■ Task to carry out
Gather every line in the records that contains the string "data", matching case exactly, and copy each one out.

++++ Given information

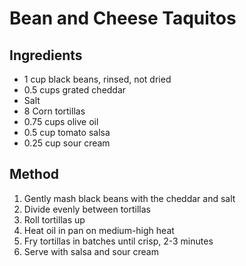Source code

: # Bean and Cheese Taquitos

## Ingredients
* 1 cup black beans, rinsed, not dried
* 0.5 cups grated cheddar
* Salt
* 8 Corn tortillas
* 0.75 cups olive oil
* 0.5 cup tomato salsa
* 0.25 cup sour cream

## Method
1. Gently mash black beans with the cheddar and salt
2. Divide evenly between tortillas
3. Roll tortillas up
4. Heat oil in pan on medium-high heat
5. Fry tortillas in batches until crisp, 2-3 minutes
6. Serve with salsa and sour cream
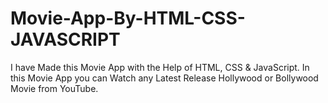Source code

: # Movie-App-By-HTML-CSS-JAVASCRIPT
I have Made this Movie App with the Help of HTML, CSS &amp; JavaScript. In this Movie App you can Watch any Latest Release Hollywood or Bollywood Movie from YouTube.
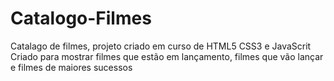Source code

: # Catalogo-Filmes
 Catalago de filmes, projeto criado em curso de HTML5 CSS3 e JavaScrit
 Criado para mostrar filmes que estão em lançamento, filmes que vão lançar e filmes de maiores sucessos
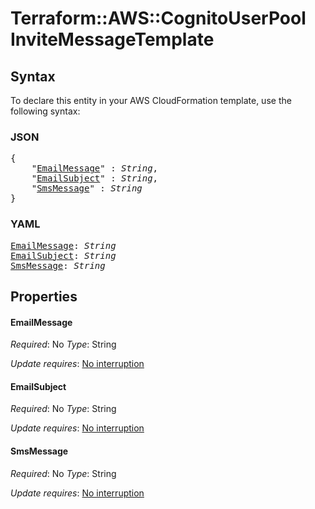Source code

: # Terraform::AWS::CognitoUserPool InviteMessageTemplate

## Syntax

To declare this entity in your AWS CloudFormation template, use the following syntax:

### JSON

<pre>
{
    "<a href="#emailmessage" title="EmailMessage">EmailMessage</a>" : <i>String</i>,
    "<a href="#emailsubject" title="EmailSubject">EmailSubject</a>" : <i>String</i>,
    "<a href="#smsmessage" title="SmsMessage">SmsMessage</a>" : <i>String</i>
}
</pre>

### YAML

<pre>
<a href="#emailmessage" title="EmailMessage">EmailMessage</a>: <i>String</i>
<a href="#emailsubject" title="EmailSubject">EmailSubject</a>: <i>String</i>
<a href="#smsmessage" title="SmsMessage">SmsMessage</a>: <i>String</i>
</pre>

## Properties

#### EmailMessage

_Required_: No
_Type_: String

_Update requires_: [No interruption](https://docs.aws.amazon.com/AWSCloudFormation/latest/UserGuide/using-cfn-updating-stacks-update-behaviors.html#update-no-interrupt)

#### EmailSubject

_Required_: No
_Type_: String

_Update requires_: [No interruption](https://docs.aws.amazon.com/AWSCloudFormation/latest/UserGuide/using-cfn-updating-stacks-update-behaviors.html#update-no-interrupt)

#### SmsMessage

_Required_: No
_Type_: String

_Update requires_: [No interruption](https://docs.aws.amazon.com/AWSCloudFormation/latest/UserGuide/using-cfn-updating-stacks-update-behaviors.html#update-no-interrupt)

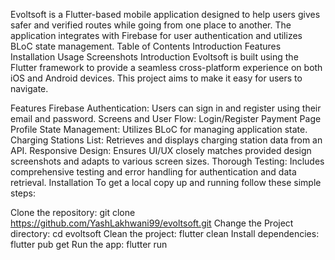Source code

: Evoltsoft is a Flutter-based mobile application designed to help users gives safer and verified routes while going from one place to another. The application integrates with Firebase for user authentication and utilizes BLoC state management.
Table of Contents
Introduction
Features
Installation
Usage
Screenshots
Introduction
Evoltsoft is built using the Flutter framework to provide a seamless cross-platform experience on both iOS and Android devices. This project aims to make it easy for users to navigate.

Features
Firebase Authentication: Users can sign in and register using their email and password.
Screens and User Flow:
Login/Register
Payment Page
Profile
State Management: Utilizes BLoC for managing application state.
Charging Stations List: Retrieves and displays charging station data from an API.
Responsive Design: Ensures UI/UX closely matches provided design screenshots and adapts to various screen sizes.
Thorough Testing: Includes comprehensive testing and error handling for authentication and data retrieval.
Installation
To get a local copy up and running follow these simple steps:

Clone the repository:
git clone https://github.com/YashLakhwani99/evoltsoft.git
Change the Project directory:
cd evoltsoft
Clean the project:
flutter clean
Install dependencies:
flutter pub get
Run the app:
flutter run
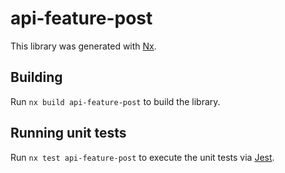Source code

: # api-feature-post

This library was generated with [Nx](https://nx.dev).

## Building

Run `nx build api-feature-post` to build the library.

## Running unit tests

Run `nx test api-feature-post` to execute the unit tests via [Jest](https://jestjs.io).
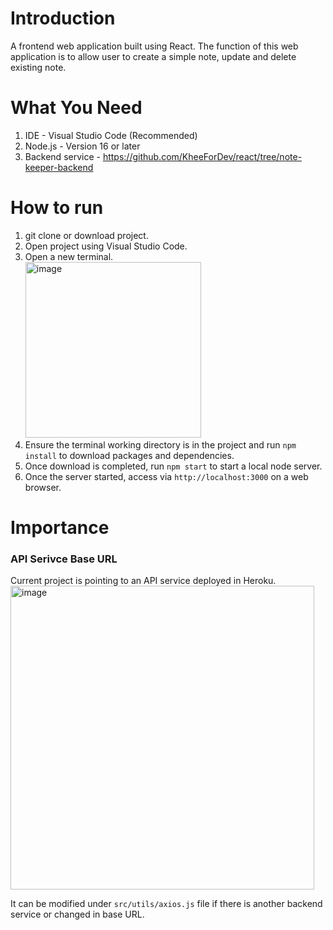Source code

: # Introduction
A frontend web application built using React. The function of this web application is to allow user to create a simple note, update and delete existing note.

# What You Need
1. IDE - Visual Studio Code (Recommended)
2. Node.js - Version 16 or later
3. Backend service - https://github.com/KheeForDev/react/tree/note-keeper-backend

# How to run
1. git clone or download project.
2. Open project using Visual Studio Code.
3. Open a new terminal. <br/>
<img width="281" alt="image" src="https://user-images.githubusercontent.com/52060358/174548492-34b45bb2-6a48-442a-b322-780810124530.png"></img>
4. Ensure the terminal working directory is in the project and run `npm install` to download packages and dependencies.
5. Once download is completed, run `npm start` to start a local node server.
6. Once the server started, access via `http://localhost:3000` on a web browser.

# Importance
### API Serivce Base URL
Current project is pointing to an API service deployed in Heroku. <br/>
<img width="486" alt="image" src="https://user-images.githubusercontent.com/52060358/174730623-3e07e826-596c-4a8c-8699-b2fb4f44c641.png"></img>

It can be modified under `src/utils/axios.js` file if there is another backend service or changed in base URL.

++++++++

■ Reply to the exercise
Charging Stations List: Retrieves and displays charging station data from an API.
Thorough Testing: Includes comprehensive testing and error handling for authentication and data retrieval.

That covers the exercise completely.